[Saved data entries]
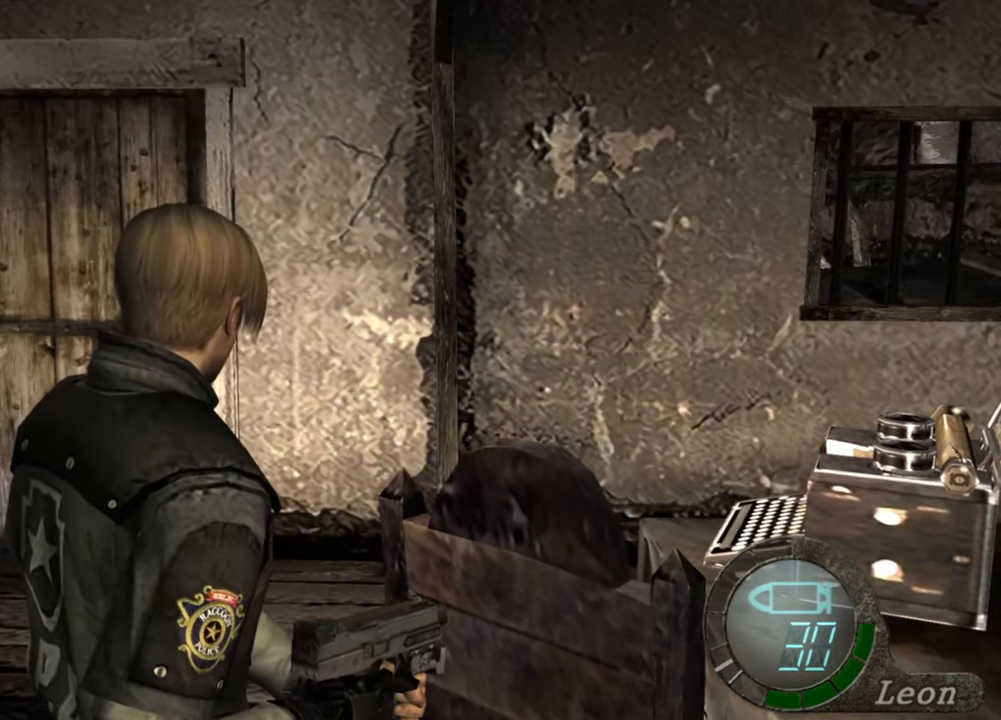
{"keys": [], "mouse": [], "events": []}
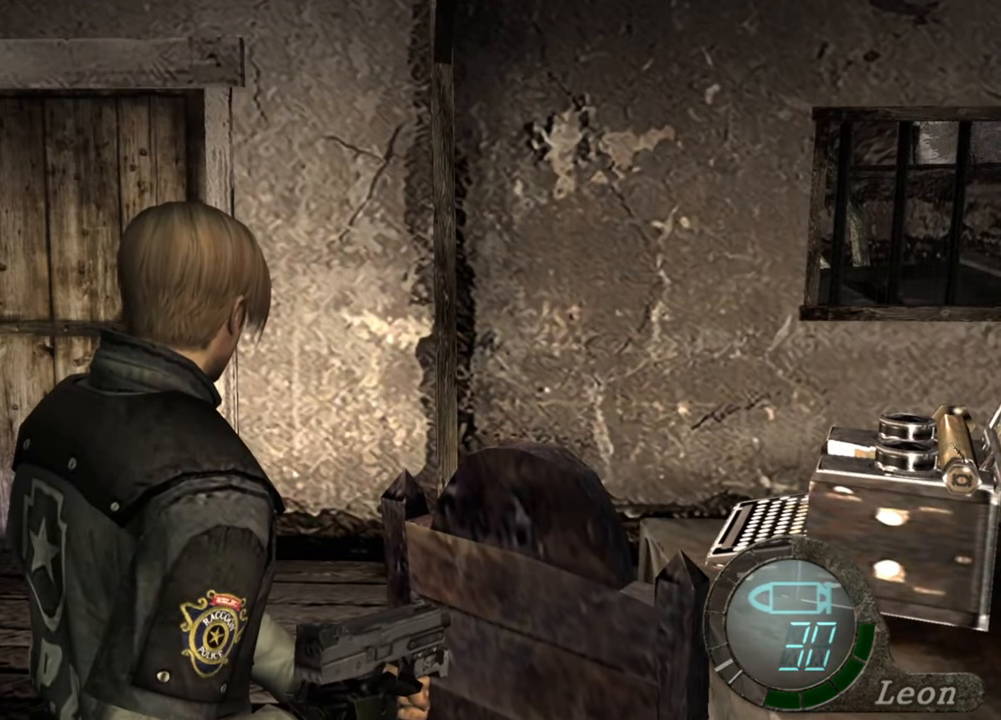
{"keys": [], "mouse": [], "events": []}
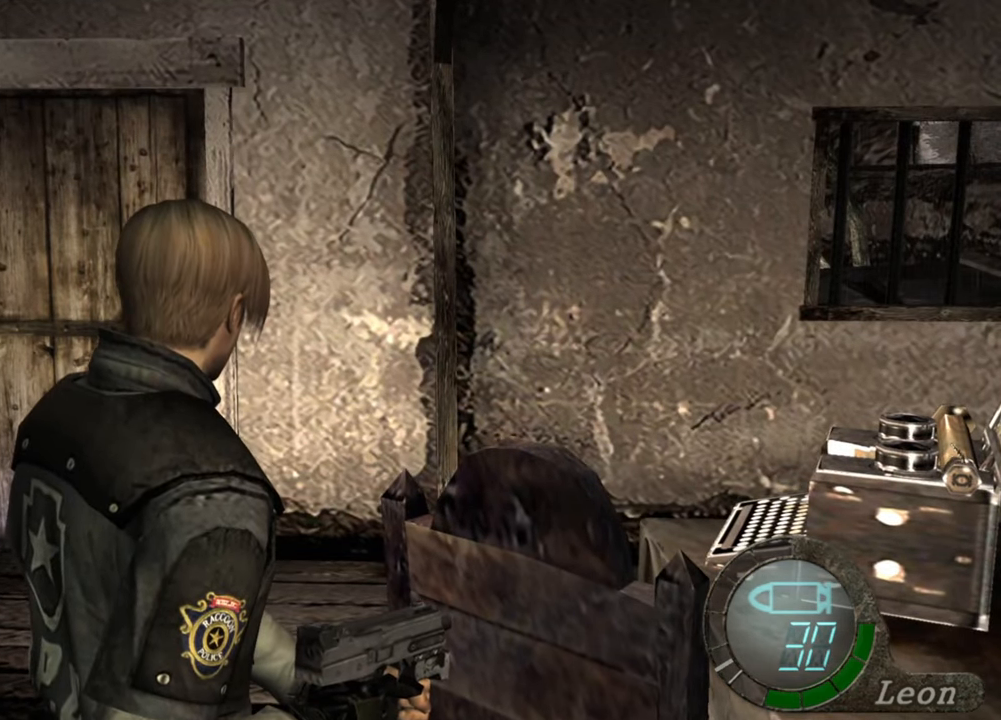
{"keys": [], "mouse": [], "events": []}
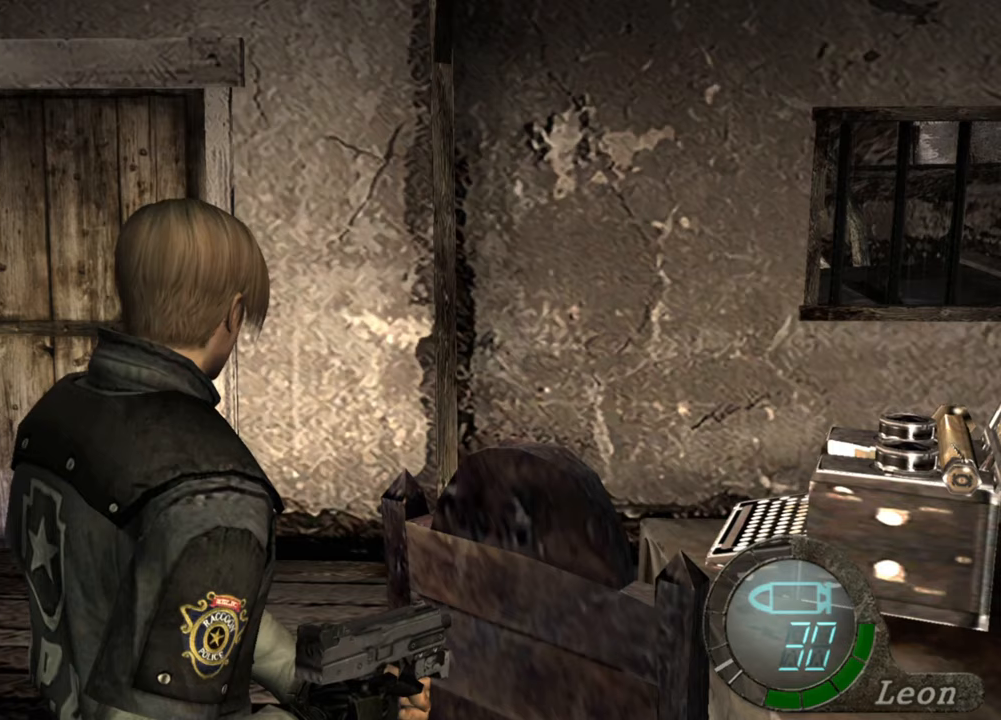
{"keys": [], "mouse": [], "events": []}
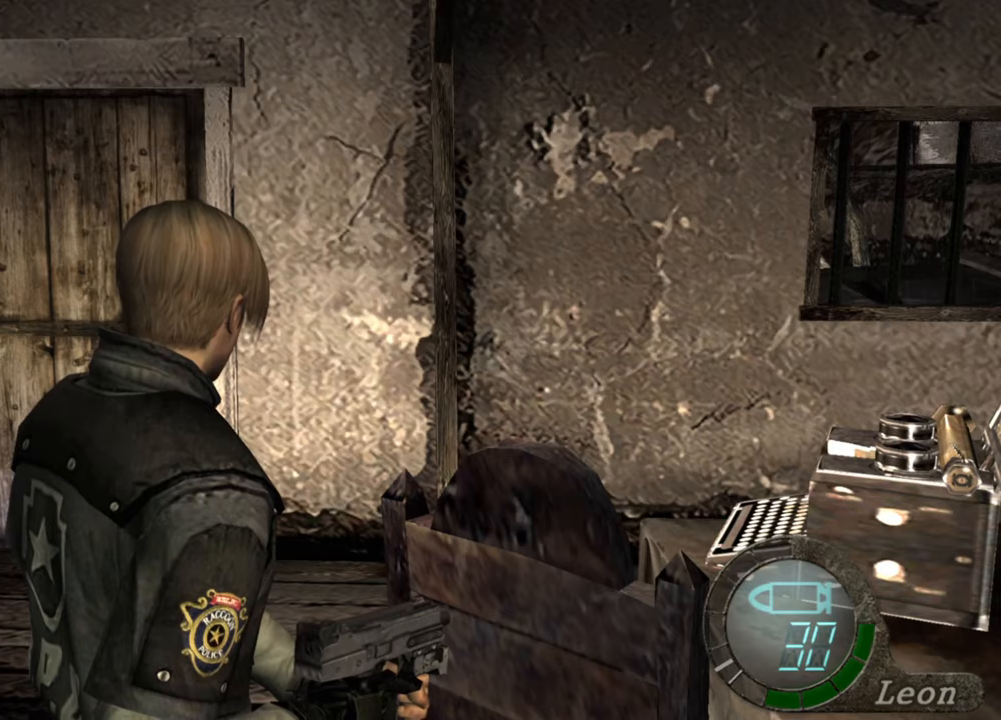
{"keys": [], "mouse": [], "events": []}
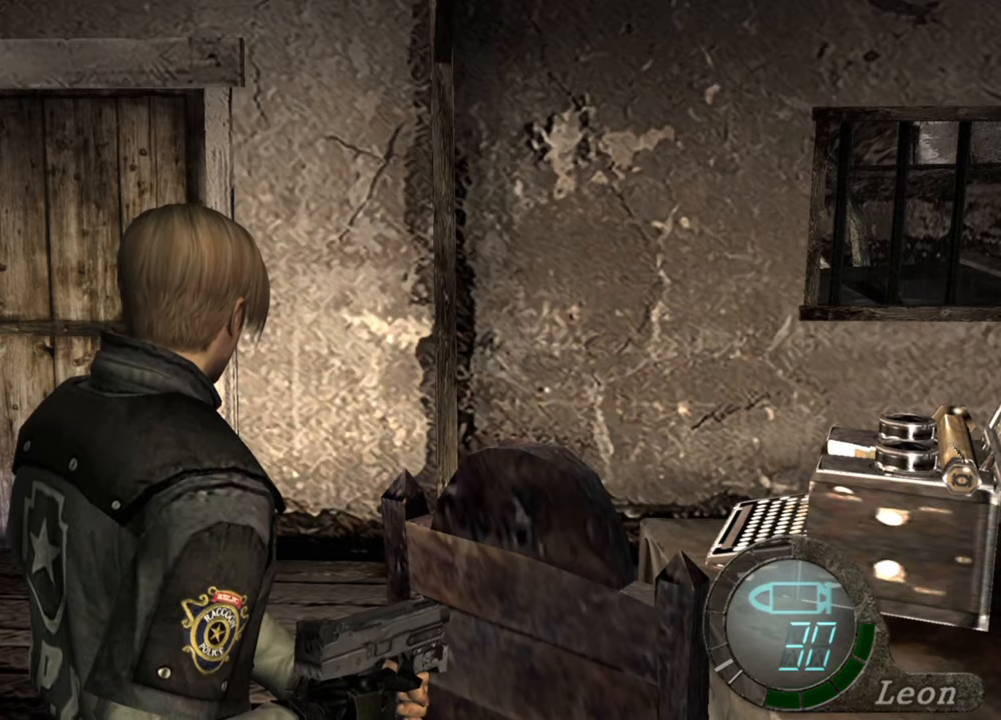
{"keys": [], "mouse": [], "events": []}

## [YOUR ASSIGNMENT]
Each of the records above needs to be transcribed exactly, apart from its pictures.

## [OUTPUT OF THE EXERCISE]
{"keys": [], "mouse": [], "events": []}
{"keys": [], "mouse": [], "events": []}
{"keys": [], "mouse": [], "events": []}
{"keys": [], "mouse": [], "events": []}
{"keys": [], "mouse": [], "events": []}
{"keys": [], "mouse": [], "events": []}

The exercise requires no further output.